# What's up with Burton's odd binding size chart?



## Brewtown (Feb 16, 2014)

I cant explain why but I can tell you that you dont want the large.


----------



## Lamps (Sep 3, 2011)

They overlap So a Burton size 10 boot fits in medium or large bindings. 

Take your boot to a shop. Get medium unless large is needed or unless you are still growing.


----------



## tomcat4000 (Dec 19, 2014)

Oh.. seems like what I thought. So according to that a 10.5 should fit no problem in a Medium. Then, I asked an online seller and he said medium will be too small. Meh.


----------



## JohnnyO83 (Nov 7, 2014)

Yes, the medium should work. To test it, put your boot in the binding and extend the gas pedal of the binding all the way out. It's ok for the boot to extend past the gas pedal, as long as the curve of the boot matches the curve of the gas pedal and there is no gap in between. If there is a gap, you might need the large bindings.


----------



## tomcat4000 (Dec 19, 2014)

I see. I actually haven't been to the store to try it out first... not sure I will either, since I order everything online. Perhaps someone with a similar boot and Burton binding will be able to testify of the size required. Thanks so far for the helpful comments.


----------



## DevilWithin (Sep 16, 2013)

I used my size 10 32 Lashed in size Medium Burton Cartel bindings last year without any issues. You just have to adjust the "gas pedal" by moving it out a bit to accommodate the longer length. Then just adjust the toe and heel strap length so that it fits properly on your boot and you should be all set. I'd definitely go with the mediums...you'll be fine!


----------



## readimag (Aug 10, 2011)

You can get a 10.5 in a med binder from burton but everything will be maxed out and you won’t have a lot of ladder left to grab. Plus 32’s are a bit bigger them most boots like everyone else says take them to a shop see what fit well.


----------



## tomcat4000 (Dec 19, 2014)

Sounds good, although I'm 10.5. Will there be enough slack for this slightly bigger size?


----------



## DevilWithin (Sep 16, 2013)

I can't speak to making a size 10.5 Lashed boot work since I have 10's. I don't think a half a size is going to make that much of a difference though. Like other suggest...either take them in to a shop and try them out or roll the dice and return your online order if they don't work out. I didn't have to extend the "gas pedal" all the way out, so you should still have room and I didn't have the toe / heel straps on the last hole either. 

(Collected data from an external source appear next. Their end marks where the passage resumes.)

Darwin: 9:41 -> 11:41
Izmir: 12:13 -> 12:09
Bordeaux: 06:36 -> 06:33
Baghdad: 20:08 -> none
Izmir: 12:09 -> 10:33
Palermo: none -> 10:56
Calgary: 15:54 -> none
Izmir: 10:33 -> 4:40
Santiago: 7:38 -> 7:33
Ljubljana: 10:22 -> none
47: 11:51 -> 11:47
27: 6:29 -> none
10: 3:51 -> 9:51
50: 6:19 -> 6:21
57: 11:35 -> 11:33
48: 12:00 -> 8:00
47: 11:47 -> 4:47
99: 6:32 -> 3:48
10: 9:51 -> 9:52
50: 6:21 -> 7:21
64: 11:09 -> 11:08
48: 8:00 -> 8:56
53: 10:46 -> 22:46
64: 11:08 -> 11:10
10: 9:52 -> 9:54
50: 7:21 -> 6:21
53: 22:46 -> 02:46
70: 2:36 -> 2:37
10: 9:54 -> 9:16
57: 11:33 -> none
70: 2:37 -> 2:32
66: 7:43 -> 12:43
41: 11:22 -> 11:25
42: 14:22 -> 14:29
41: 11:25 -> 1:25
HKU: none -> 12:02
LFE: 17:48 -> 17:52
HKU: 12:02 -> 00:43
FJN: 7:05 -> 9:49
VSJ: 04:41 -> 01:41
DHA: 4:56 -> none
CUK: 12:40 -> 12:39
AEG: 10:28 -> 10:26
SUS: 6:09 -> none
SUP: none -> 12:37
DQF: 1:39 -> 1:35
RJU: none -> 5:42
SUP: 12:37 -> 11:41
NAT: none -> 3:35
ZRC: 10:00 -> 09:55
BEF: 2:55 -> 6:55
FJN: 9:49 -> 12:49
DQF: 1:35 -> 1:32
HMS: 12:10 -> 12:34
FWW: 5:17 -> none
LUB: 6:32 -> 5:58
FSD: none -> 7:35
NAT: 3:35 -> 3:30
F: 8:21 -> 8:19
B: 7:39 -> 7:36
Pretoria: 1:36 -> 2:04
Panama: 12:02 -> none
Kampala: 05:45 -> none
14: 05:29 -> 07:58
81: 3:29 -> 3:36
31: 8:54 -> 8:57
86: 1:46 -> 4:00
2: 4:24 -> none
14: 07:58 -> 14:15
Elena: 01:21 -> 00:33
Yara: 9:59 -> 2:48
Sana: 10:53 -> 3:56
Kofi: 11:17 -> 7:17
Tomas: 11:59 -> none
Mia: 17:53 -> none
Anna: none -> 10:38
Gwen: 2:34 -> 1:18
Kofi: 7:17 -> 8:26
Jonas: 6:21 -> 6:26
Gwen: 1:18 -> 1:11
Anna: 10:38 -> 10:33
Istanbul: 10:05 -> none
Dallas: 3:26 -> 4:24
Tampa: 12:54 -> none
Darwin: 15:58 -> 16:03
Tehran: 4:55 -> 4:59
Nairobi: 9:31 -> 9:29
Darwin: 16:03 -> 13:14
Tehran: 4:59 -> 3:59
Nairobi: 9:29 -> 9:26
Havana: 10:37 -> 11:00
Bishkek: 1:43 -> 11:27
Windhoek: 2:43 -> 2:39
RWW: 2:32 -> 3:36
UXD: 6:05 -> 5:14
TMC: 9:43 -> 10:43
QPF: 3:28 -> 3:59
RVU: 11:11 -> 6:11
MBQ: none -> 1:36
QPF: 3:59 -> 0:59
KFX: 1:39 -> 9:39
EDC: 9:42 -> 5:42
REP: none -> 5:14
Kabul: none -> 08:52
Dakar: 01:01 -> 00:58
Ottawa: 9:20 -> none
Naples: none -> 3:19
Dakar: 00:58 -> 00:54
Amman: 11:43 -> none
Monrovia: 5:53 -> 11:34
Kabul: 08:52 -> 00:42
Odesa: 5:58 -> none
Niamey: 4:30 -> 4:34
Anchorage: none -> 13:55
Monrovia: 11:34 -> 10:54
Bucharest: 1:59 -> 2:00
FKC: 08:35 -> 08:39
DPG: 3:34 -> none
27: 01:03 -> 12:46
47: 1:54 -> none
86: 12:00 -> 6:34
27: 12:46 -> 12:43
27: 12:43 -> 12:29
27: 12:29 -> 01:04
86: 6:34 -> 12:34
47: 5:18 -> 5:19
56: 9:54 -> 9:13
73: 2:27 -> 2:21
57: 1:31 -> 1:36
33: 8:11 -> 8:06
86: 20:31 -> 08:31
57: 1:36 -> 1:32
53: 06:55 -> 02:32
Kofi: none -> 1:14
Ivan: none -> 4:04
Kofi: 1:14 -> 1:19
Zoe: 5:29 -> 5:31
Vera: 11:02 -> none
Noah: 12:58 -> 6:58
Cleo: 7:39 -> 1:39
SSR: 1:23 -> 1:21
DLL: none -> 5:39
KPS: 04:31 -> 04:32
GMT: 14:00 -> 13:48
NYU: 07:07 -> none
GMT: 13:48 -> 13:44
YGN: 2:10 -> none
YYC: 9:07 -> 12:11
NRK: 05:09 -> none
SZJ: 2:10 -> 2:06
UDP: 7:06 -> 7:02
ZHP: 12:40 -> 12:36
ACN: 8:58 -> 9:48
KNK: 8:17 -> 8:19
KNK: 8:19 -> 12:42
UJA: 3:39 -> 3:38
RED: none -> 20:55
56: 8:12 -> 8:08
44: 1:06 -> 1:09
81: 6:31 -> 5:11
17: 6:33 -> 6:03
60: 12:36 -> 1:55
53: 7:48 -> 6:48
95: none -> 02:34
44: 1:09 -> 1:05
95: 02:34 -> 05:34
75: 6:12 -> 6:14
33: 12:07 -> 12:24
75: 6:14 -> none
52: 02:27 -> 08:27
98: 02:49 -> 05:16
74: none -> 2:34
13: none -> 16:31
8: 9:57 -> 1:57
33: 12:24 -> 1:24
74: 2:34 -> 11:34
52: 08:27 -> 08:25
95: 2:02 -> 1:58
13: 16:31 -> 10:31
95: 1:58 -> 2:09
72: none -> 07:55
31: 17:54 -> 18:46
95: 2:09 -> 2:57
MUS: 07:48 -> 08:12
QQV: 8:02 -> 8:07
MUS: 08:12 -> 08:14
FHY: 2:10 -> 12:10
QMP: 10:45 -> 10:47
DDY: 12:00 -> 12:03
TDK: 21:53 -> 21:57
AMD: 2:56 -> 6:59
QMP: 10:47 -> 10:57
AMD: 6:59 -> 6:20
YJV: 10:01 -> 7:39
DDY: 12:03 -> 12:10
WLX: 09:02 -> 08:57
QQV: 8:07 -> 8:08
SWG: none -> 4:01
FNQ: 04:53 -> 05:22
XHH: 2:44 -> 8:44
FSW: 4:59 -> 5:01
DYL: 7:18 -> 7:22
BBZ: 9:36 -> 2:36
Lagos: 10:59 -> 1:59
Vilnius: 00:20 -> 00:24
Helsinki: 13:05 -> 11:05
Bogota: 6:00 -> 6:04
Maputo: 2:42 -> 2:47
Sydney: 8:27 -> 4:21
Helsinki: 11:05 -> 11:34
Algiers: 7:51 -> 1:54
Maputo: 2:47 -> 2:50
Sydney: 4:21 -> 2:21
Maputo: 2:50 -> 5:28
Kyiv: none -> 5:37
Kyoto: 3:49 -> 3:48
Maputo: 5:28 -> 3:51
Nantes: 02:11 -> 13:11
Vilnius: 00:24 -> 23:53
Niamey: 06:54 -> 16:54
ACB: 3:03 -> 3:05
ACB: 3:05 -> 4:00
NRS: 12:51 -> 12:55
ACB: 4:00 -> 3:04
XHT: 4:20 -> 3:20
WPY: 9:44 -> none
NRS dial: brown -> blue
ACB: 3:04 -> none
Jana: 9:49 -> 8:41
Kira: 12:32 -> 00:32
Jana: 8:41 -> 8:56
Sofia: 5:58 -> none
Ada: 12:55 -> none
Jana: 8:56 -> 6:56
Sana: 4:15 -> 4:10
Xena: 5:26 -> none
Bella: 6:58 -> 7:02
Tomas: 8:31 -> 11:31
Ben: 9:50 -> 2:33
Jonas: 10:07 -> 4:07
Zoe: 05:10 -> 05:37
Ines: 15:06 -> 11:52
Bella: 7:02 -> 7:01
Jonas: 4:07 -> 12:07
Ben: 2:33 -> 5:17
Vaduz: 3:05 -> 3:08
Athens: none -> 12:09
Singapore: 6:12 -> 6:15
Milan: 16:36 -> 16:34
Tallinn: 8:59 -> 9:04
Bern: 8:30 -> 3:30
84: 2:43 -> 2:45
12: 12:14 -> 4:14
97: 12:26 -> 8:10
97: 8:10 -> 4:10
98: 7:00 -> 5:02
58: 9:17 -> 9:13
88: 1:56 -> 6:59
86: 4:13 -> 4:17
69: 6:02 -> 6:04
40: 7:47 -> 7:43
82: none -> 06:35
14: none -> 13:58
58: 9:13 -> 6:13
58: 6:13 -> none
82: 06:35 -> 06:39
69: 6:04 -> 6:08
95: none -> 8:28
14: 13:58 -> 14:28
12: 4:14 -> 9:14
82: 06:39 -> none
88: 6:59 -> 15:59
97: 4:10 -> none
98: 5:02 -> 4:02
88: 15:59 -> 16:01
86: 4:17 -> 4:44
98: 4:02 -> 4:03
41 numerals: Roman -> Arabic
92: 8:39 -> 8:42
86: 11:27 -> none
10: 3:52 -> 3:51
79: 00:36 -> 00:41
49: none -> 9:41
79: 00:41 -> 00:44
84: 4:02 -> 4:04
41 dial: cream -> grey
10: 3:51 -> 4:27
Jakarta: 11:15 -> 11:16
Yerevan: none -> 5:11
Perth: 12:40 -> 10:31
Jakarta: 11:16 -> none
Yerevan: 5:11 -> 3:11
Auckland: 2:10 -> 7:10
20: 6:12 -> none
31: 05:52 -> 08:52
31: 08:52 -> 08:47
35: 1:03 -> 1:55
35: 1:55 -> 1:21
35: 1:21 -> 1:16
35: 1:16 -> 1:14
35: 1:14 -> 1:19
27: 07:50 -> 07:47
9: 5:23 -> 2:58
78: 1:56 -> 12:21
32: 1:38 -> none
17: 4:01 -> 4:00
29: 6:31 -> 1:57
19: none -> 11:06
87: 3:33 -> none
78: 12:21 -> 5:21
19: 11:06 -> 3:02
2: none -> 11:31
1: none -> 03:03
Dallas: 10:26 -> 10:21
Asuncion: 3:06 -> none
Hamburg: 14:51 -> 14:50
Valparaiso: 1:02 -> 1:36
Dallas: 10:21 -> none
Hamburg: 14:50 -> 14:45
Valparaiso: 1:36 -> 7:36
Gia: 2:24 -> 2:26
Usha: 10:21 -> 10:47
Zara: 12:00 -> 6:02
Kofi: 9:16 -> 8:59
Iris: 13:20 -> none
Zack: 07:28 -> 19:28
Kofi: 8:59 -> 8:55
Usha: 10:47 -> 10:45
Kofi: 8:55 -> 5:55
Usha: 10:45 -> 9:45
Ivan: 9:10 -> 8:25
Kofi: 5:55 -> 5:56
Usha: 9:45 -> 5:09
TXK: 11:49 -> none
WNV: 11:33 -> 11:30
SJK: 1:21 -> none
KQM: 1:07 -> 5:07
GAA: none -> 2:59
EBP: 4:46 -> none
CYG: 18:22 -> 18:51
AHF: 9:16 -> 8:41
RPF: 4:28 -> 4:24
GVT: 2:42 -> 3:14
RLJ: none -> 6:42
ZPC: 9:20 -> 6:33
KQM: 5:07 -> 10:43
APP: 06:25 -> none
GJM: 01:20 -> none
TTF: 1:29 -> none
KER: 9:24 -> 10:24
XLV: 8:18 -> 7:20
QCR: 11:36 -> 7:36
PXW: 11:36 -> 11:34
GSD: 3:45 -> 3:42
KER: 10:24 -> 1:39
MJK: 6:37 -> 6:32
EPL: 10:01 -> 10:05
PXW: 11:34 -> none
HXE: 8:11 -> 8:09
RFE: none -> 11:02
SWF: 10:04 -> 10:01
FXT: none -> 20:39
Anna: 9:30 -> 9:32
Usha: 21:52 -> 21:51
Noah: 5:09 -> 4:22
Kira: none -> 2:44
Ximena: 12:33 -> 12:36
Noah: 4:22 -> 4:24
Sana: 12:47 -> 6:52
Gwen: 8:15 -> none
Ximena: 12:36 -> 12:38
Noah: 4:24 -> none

BTW, which Burton Bindings were you going to pair with the Lashed?


----------



## Lamps (Sep 3, 2011)

Burton sizing is based on burton boots which have 'shrinkage tech', makes the boots a bit smaller vs normal boots for same sizing. So you can't be sure that a 10.5 non burton boot will fit a medium, need to check.


----------



## tomcat4000 (Dec 19, 2014)

I was thinking on getting a 2014 Mission. Found them for 140$. Truth be told, I'm really confused when it comes to binding. I don't have a board yet so I know whichever binding I pick, it should be compatible with the standard 3/4-bolt setup, have a nice flex of around 6, padded ratchets and perhaps canted soles. Hmm.. I was thinking on picking up bindings from a more niche kind of brand, like Flux or NOW. Each brand has a gazillion of options all look very confusing. I'm not into entry-level stuff. I wanna go intermediate so the gear lasts longer before it has to be replaced.


----------